The Future of EtherNet/IP

Future of EIP

Every technology has a life span. It’s introduced. Innovators and early adopters get a hold of it. If it works, it gets accepted by the marketplace. There’s an early majority that gets in next, followed later by the late majority. Finally, the people that didn’t like it or who won’t take risks finally feel that it’s safe and they get in. They’re the laggards. Every technology follows this path.

Where is EtherNet/IP on the technology life cycle? It’s twenty years old this year. It’s getting a little gray and developing a little bit of a paunch, but it goes to work every day doing what it was designed to do. The early and late majorities have certainly adopted it. Even a lot of laggards by now have realized that to access a manufacturing system based on an Allen-Bradley, ControlLogix architecture you need to have EtherNet/IP.

Has it outlived its usefulness? Probably not. DeviceNet and Profibus DB are certainly on the wane, but the problem there is with the underlying technologies. DeviceNet is based on a CAN standard that is limited. CAN supports 8-bit frames, low speed, and bandwidth. In today’s architectures, we need to move a lot more data than I/O bits. When you do that over CAN, you get devices that monopolize already limited bandwidth networks. Profibus DP isn’t as speed limited as CAN is, but it is also limited by the frame size. It is also burdened by special connectors, ASICs (Application Specific Integrated Circuits) and PHYS (physical interface chips) that are needed to access the network.
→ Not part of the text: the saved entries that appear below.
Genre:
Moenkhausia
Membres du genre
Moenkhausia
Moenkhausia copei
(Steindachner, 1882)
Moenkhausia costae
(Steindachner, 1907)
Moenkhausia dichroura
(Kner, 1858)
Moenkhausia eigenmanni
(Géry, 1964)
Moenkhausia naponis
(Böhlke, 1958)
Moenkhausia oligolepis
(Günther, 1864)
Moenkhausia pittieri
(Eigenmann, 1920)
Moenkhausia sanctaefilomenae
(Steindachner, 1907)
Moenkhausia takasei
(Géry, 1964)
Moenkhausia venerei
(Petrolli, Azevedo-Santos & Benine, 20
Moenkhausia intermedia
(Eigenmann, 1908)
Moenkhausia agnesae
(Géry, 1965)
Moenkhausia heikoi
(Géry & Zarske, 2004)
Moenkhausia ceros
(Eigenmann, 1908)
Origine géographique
The best days for both these networks are behind them.

EtherNet/IP doesn’t have the limitations of DeviceNet and Profibus DP. It uses standard Ethernet which (currently) is the physical network of choice. There is no successor on the horizon for physical communications though I don’t doubt that one will appear at some time in the future. EtherNet/IP’s wide acceptance arises from the fact that it is a very good (excellent actually) network for moving I/O data between low-level manufacturing devices and controllers. And, we can’t forget, it is the standard used by the most popular controller in North America (ControlLogix).

If it has one weakness, it is how it interconnects with enterprise and cloud applications. It’s just not very good at that. It was designed in the 1990s when we were still struggling with things like Windows NT. The internet was around at that time but hardly useful. The very first browsers were being used at that time, but few if any of us could imagine how the internet would change the world and our manufacturing systems. EtherNet/IP was imagined as the successor to DeviceNet and ControlNet. It was designed to do what it does, I/O device communication, and do it very well.
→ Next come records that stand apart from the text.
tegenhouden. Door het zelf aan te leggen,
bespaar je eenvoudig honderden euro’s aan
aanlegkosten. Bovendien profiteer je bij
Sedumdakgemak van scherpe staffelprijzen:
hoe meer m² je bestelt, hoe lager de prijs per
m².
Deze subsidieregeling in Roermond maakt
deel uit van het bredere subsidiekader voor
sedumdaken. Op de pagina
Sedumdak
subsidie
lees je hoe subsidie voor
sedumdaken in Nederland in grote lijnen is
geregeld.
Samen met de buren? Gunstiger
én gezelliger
The only tiny blip on the future radar for EtherNet/IP is OPC UA. Some in the OPC UA world imagine a scenario where OPC UA becomes the I/O standard. Indeed, I have advanced this case myself from time to time. The advantage of OPC UA as the I/O standard is that it offers some functionalities that EtherNet/IP does not. I’ll name two here:

Publisher/Subscriber operation – You can make a case that on a very fast Ethernet network (10Gig, 100Gig), cyclic communications don’t make a lot of sense. On a network like that, even extremely fast mechanical valves aren’t going to change in microseconds, so sending cyclic data that just repeats itself and uses bandwidth and consumes processing resources for no reason is just silly. An architecture where a device publishes data when the data changes make more sense. In that scenario, many more devices can more easily get access to the data than they can in an EtherNet/IP architecture.

Multiple Connections – It’s become advantageous for devices to also supply information like energy usage, diagnostic and repair data, and the like to enterprise and cloud applications. OPC UA can easily provide that information channel in a very standard way. With EtherNet/IP, that data has a much more complicated and frail mechanism to travel through the controller.

So, it’s possible that we may be on the cusp of the end of EtherNet/IP. I’m not predicting it and if it happens, it will likely be far off in the future.